In the Lectionary

Sunday, April 10, 2011: John 11:1-45

In the Gospel of John, the raising of Lazarus is the cause of Jesus' death.

As a John scholar, I have always been fascinated with the scribal confusion about Jesus' "I AM" statement: "I am the resurrection and the life." Some of the ancient manuscripts for the Gospel of John omit "and the life," with the assumption that this is a redundancy and that no self-respecting Jesus would repeat himself. This is Martha's misunderstanding, isn't it? When Jesus says to her, "Your brother will rise again," she hears only the promise of a future resurrection: "I know that he will rise again in the resurrection on the last day." But Jesus then seems to correct this misunderstanding. "I am the resurrection and the life," he insists.

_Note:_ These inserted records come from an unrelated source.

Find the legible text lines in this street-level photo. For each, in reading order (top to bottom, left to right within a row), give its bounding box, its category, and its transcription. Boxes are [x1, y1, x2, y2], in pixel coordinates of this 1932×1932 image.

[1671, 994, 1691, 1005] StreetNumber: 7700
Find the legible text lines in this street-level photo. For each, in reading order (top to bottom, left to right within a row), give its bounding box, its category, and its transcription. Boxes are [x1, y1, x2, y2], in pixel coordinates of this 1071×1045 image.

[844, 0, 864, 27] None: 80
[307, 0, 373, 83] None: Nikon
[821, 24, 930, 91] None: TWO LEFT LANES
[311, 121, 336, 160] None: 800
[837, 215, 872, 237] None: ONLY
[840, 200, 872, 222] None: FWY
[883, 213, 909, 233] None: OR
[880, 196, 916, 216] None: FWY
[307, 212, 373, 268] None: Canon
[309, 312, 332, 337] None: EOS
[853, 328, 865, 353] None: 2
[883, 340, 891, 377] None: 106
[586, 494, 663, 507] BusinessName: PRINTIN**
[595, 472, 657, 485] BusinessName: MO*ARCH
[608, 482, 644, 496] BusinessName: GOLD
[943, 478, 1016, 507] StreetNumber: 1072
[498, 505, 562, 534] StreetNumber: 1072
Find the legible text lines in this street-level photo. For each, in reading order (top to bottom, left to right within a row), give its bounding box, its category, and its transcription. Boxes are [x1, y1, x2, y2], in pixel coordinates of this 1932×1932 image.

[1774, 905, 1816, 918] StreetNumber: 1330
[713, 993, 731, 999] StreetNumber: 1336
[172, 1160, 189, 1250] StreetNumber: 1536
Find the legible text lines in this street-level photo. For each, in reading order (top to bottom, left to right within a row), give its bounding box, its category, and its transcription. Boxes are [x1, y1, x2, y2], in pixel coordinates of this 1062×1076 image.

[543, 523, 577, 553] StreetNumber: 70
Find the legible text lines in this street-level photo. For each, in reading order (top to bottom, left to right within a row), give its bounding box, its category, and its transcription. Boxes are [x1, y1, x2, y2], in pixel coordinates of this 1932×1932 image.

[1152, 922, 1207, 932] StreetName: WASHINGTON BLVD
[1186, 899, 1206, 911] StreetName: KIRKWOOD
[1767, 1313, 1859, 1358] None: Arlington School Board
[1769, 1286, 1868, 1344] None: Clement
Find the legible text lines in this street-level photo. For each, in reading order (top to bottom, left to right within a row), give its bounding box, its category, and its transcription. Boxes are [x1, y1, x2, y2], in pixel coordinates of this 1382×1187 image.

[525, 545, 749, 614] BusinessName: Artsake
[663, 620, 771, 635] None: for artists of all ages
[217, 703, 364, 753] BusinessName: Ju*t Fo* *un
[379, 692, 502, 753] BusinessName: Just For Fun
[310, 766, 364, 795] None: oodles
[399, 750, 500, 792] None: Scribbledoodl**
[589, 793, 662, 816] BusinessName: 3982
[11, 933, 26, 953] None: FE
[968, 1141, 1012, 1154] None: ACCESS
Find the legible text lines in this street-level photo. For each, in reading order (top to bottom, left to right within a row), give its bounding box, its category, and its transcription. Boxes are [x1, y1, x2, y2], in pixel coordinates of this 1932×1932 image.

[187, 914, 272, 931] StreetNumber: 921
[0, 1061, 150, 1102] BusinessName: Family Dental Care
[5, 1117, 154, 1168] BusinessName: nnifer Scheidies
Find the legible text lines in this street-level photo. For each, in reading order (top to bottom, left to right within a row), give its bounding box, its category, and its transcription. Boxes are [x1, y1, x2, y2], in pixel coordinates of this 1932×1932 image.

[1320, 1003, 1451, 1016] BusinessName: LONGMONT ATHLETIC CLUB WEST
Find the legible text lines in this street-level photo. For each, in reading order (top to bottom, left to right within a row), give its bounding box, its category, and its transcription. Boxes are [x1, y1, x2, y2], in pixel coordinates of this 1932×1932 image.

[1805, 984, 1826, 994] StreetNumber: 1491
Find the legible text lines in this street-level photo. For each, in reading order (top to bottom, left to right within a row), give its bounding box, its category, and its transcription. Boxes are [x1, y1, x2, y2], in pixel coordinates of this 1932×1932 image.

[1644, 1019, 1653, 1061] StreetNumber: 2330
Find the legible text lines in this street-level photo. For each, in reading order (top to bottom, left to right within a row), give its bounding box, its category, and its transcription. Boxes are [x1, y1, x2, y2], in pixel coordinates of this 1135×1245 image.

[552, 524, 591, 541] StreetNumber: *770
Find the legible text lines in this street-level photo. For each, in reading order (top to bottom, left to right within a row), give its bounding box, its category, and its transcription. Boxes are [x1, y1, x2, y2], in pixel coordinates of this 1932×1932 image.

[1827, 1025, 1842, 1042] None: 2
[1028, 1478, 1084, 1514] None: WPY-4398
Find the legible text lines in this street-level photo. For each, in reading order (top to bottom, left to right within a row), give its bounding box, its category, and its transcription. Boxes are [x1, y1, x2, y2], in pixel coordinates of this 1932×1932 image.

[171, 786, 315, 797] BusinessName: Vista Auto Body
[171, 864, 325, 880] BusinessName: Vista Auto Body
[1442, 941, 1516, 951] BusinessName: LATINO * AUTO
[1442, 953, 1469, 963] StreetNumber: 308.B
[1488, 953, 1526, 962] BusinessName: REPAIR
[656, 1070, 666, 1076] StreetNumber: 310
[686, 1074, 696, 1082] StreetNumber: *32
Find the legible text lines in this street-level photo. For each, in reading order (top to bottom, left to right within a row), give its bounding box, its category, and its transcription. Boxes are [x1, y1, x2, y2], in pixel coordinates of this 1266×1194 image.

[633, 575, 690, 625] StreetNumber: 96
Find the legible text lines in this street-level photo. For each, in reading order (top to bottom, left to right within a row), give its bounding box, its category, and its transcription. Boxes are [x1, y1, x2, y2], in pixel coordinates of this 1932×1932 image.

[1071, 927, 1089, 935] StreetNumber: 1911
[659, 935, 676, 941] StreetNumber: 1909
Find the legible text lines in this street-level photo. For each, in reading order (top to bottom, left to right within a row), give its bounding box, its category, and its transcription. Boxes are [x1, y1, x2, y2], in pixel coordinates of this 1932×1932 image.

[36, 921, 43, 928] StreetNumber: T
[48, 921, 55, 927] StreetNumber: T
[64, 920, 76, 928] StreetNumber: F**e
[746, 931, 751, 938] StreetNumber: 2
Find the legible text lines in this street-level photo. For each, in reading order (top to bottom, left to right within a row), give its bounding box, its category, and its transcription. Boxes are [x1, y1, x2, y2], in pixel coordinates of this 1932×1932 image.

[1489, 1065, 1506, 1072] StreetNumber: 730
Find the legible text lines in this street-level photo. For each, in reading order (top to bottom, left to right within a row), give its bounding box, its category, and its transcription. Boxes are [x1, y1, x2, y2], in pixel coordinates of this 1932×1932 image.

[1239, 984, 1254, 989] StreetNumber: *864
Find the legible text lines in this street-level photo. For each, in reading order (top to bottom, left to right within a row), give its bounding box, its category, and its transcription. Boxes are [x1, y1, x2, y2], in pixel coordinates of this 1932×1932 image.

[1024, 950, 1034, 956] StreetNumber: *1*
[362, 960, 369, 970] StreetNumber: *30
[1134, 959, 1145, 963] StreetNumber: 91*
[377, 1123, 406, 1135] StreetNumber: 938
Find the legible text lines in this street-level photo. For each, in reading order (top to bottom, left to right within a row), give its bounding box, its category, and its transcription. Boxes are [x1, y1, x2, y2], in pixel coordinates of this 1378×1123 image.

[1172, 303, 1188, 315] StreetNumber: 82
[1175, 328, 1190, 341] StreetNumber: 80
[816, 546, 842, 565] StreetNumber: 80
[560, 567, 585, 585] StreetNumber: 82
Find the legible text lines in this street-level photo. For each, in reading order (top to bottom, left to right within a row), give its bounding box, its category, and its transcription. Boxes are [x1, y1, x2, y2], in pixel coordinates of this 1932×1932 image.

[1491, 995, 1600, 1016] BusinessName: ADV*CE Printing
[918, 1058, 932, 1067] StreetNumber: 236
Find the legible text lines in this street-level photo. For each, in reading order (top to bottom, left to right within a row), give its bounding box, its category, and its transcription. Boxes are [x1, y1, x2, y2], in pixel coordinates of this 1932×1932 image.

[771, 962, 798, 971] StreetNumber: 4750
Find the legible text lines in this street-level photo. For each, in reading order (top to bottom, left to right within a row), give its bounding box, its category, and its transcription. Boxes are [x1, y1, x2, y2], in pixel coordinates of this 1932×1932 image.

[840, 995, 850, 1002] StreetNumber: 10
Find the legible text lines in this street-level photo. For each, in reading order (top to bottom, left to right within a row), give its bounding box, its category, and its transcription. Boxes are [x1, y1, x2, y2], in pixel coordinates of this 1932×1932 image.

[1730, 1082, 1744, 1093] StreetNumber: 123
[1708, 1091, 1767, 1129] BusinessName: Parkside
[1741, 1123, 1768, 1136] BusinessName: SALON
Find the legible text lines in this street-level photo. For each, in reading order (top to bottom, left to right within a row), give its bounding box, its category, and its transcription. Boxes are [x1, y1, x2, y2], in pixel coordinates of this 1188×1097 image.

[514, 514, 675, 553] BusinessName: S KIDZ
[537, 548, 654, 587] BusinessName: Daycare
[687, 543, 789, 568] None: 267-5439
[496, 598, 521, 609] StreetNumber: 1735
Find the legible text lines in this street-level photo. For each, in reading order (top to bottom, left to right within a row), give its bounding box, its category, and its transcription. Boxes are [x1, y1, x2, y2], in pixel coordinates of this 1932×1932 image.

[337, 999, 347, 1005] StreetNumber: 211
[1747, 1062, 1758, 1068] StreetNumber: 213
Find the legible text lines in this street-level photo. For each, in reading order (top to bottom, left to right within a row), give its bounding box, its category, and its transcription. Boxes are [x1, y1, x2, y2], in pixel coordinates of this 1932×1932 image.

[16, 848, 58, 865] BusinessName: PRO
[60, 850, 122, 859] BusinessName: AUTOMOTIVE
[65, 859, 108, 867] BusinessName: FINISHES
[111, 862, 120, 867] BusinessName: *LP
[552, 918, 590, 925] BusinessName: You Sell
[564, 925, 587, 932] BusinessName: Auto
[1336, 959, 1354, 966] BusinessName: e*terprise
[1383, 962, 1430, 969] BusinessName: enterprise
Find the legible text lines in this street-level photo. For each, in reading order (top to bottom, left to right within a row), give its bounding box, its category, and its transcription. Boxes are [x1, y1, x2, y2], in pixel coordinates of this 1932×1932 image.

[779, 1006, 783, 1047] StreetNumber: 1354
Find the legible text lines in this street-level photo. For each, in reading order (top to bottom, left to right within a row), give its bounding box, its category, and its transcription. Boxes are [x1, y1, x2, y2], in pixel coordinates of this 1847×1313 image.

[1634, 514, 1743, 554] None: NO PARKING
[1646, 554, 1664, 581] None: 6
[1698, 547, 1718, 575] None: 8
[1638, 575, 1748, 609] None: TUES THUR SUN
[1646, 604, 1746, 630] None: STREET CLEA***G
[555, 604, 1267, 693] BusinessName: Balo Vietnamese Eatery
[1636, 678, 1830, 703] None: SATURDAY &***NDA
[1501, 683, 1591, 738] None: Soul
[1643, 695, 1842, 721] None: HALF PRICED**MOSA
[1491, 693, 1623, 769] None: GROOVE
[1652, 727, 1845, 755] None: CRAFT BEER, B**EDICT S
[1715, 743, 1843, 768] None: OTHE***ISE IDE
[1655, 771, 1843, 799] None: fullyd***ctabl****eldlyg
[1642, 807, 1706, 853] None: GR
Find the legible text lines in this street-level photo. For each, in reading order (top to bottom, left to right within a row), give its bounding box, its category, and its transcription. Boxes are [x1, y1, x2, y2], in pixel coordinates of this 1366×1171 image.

We might ask Jesus, as did the scribes who corrected him, what's the difference?

The chapter itself is structured with this misunderstanding in mind. The raising of Lazarus is the last of Jesus' signs in John's Gospel, with the actual raising of Lazarus narrated in only two verses. There is a repeated pattern in the fourth Gospel: a sign, which is followed by dialogue among the bystanders and then a discourse by Jesus that interprets the sign (see 5:1–47; 9:1–10:21). Note that in this Gospel, Jesus does not perform miracles but instead does "signs." Signs point to things. The miracle itself is not the point, as wonderful as it is—the point is what is revealed about Jesus and who Jesus is.

In the raising of Lazarus, the pattern is reversed. The dialogue and Jesus' discourse occur before the sign is performed. Why in this case does the interpretation of the sign come first? Why does Jesus comment on the sign before raising Laza­rus from the dead? Is it because Jesus knows that his action will be misinterpreted, even by those who are closest to him, even by those who actually believe? Could it be that the sign's meaning is more important than the miracle itself, even more important than raising someone from the dead?